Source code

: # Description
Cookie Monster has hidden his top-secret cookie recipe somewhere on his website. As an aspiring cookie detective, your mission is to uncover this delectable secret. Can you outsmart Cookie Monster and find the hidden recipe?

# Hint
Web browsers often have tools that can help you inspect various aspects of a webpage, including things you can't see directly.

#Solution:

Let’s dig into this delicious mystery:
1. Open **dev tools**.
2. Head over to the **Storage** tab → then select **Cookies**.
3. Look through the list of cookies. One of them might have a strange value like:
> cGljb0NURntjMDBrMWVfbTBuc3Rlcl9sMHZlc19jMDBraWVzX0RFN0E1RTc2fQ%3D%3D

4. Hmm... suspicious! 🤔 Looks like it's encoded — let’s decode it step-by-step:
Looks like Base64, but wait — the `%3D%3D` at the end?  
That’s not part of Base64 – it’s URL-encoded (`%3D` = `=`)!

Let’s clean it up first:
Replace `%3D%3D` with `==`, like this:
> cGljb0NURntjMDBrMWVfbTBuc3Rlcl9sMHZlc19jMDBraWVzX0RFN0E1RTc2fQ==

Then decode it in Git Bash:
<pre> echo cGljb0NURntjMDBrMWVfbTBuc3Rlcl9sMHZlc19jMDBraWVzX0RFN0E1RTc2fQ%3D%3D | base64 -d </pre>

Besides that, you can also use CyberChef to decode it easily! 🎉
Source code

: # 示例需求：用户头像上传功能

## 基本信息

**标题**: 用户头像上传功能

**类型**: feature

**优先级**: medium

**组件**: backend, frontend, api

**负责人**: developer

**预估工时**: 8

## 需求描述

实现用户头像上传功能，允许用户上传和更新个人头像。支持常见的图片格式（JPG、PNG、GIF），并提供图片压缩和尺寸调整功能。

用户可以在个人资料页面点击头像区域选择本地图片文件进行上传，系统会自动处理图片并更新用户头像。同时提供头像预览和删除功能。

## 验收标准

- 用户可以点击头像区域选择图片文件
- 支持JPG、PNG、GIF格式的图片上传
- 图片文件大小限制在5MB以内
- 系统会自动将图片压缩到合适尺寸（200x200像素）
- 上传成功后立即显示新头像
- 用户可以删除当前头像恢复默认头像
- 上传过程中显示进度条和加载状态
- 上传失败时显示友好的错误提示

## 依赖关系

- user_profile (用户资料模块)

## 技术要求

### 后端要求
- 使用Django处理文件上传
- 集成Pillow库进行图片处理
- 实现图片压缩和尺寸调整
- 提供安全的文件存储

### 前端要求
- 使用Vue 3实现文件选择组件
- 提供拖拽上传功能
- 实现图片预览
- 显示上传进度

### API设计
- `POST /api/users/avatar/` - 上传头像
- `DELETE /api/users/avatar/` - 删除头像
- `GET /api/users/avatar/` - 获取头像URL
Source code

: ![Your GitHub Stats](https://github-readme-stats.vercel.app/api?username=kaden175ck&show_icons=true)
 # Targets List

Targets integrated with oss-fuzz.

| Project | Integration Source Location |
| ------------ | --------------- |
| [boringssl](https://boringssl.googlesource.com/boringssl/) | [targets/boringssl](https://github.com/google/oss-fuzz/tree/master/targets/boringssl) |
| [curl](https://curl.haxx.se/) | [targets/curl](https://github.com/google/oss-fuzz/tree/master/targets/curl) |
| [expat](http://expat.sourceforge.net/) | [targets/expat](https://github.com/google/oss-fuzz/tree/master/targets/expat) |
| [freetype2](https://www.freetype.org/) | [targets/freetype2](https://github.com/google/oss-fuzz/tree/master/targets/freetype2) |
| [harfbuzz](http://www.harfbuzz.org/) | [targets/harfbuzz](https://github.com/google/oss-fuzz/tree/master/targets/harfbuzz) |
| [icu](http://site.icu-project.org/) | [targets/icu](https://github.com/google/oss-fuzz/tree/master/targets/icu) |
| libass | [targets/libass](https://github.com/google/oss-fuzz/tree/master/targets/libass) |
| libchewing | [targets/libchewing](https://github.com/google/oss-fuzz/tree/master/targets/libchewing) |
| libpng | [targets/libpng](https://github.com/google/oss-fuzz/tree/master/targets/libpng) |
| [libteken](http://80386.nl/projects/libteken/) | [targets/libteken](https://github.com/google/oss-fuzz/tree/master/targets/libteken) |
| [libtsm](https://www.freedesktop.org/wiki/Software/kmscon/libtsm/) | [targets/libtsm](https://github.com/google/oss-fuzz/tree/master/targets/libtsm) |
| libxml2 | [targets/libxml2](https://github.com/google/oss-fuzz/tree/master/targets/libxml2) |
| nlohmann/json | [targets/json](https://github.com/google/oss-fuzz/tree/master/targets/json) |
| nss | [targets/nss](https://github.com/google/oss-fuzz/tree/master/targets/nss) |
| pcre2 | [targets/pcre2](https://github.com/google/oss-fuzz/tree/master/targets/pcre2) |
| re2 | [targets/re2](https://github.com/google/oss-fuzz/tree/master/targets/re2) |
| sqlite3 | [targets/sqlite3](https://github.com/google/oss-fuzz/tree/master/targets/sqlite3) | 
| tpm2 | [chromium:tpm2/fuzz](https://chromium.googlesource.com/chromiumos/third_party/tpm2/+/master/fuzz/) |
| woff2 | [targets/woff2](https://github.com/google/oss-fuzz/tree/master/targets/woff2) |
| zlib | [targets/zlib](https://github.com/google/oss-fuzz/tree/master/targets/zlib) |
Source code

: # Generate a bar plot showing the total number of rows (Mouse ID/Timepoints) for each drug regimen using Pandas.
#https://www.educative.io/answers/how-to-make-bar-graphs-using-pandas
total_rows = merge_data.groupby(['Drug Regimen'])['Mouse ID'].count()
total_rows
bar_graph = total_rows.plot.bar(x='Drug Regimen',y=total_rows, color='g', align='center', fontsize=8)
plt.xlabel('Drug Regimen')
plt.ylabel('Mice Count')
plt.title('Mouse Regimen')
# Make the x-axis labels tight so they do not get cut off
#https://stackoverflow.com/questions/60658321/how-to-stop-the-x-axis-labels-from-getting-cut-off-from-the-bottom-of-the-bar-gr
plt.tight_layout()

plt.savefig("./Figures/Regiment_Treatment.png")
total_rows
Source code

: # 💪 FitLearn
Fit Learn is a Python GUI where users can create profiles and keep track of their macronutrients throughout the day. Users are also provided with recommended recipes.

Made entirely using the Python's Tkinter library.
※
## What is expected
Write down every entry exactly.

## Exercise response
Source code

: # Description
Cookie Monster has hidden his top-secret cookie recipe somewhere on his website. As an aspiring cookie detective, your mission is to uncover this delectable secret. Can you outsmart Cookie Monster and find the hidden recipe?

# Hint
Web browsers often have tools that can help you inspect various aspects of a webpage, including things you can't see directly.

#Solution:

Let’s dig into this delicious mystery:
1. Open **dev tools**.
2. Head over to the **Storage** tab → then select **Cookies**.
3. Look through the list of cookies. One of them might have a strange value like:
> cGljb0NURntjMDBrMWVfbTBuc3Rlcl9sMHZlc19jMDBraWVzX0RFN0E1RTc2fQ%3D%3D

4. Hmm... suspicious! 🤔 Looks like it's encoded — let’s decode it step-by-step:
Looks like Base64, but wait — the `%3D%3D` at the end?  
That’s not part of Base64 – it’s URL-encoded (`%3D` = `=`)!

Let’s clean it up first:
Replace `%3D%3D` with `==`, like this:
> cGljb0NURntjMDBrMWVfbTBuc3Rlcl9sMHZlc19jMDBraWVzX0RFN0E1RTc2fQ==

Then decode it in Git Bash:
<pre> echo cGljb0NURntjMDBrMWVfbTBuc3Rlcl9sMHZlc19jMDBraWVzX0RFN0E1RTc2fQ%3D%3D | base64 -d </pre>

Besides that, you can also use CyberChef to decode it easily! 🎉
Source code

: # 示例需求：用户头像上传功能

## 基本信息

**标题**: 用户头像上传功能

**类型**: feature

**优先级**: medium

**组件**: backend, frontend, api

**负责人**: developer

**预估工时**: 8

## 需求描述

实现用户头像上传功能，允许用户上传和更新个人头像。支持常见的图片格式（JPG、PNG、GIF），并提供图片压缩和尺寸调整功能。

用户可以在个人资料页面点击头像区域选择本地图片文件进行上传，系统会自动处理图片并更新用户头像。同时提供头像预览和删除功能。

## 验收标准

- 用户可以点击头像区域选择图片文件
- 支持JPG、PNG、GIF格式的图片上传
- 图片文件大小限制在5MB以内
- 系统会自动将图片压缩到合适尺寸（200x200像素）
- 上传成功后立即显示新头像
- 用户可以删除当前头像恢复默认头像
- 上传过程中显示进度条和加载状态
- 上传失败时显示友好的错误提示

## 依赖关系

- user_profile (用户资料模块)

## 技术要求

### 后端要求
- 使用Django处理文件上传
- 集成Pillow库进行图片处理
- 实现图片压缩和尺寸调整
- 提供安全的文件存储

### 前端要求
- 使用Vue 3实现文件选择组件
- 提供拖拽上传功能
- 实现图片预览
- 显示上传进度

### API设计
- `POST /api/users/avatar/` - 上传头像
- `DELETE /api/users/avatar/` - 删除头像
- `GET /api/users/avatar/` - 获取头像URL
Source code

: ![Your GitHub Stats](https://github-readme-stats.vercel.app/api?username=kaden175ck&show_icons=true)
 # Targets List

Targets integrated with oss-fuzz.

| Project | Integration Source Location |
| ------------ | --------------- |
| [boringssl](https://boringssl.googlesource.com/boringssl/) | [targets/boringssl](https://github.com/google/oss-fuzz/tree/master/targets/boringssl) |
| [curl](https://curl.haxx.se/) | [targets/curl](https://github.com/google/oss-fuzz/tree/master/targets/curl) |
| [expat](http://expat.sourceforge.net/) | [targets/expat](https://github.com/google/oss-fuzz/tree/master/targets/expat) |
| [freetype2](https://www.freetype.org/) | [targets/freetype2](https://github.com/google/oss-fuzz/tree/master/targets/freetype2) |
| [harfbuzz](http://www.harfbuzz.org/) | [targets/harfbuzz](https://github.com/google/oss-fuzz/tree/master/targets/harfbuzz) |
| [icu](http://site.icu-project.org/) | [targets/icu](https://github.com/google/oss-fuzz/tree/master/targets/icu) |
| libass | [targets/libass](https://github.com/google/oss-fuzz/tree/master/targets/libass) |
| libchewing | [targets/libchewing](https://github.com/google/oss-fuzz/tree/master/targets/libchewing) |
| libpng | [targets/libpng](https://github.com/google/oss-fuzz/tree/master/targets/libpng) |
| [libteken](http://80386.nl/projects/libteken/) | [targets/libteken](https://github.com/google/oss-fuzz/tree/master/targets/libteken) |
| [libtsm](https://www.freedesktop.org/wiki/Software/kmscon/libtsm/) | [targets/libtsm](https://github.com/google/oss-fuzz/tree/master/targets/libtsm) |
| libxml2 | [targets/libxml2](https://github.com/google/oss-fuzz/tree/master/targets/libxml2) |
| nlohmann/json | [targets/json](https://github.com/google/oss-fuzz/tree/master/targets/json) |
| nss | [targets/nss](https://github.com/google/oss-fuzz/tree/master/targets/nss) |
| pcre2 | [targets/pcre2](https://github.com/google/oss-fuzz/tree/master/targets/pcre2) |
| re2 | [targets/re2](https://github.com/google/oss-fuzz/tree/master/targets/re2) |
| sqlite3 | [targets/sqlite3](https://github.com/google/oss-fuzz/tree/master/targets/sqlite3) | 
| tpm2 | [chromium:tpm2/fuzz](https://chromium.googlesource.com/chromiumos/third_party/tpm2/+/master/fuzz/) |
| woff2 | [targets/woff2](https://github.com/google/oss-fuzz/tree/master/targets/woff2) |
| zlib | [targets/zlib](https://github.com/google/oss-fuzz/tree/master/targets/zlib) |
Source code

: # Generate a bar plot showing the total number of rows (Mouse ID/Timepoints) for each drug regimen using Pandas.
#https://www.educative.io/answers/how-to-make-bar-graphs-using-pandas
total_rows = merge_data.groupby(['Drug Regimen'])['Mouse ID'].count()
total_rows
bar_graph = total_rows.plot.bar(x='Drug Regimen',y=total_rows, color='g', align='center', fontsize=8)
plt.xlabel('Drug Regimen')
plt.ylabel('Mice Count')
plt.title('Mouse Regimen')
# Make the x-axis labels tight so they do not get cut off
#https://stackoverflow.com/questions/60658321/how-to-stop-the-x-axis-labels-from-getting-cut-off-from-the-bottom-of-the-bar-gr
plt.tight_layout()

plt.savefig("./Figures/Regiment_Treatment.png")
total_rows
Source code

: # 💪 FitLearn
Fit Learn is a Python GUI where users can create profiles and keep track of their macronutrients throughout the day. Users are also provided with recommended recipes.

Made entirely using the Python's Tkinter library.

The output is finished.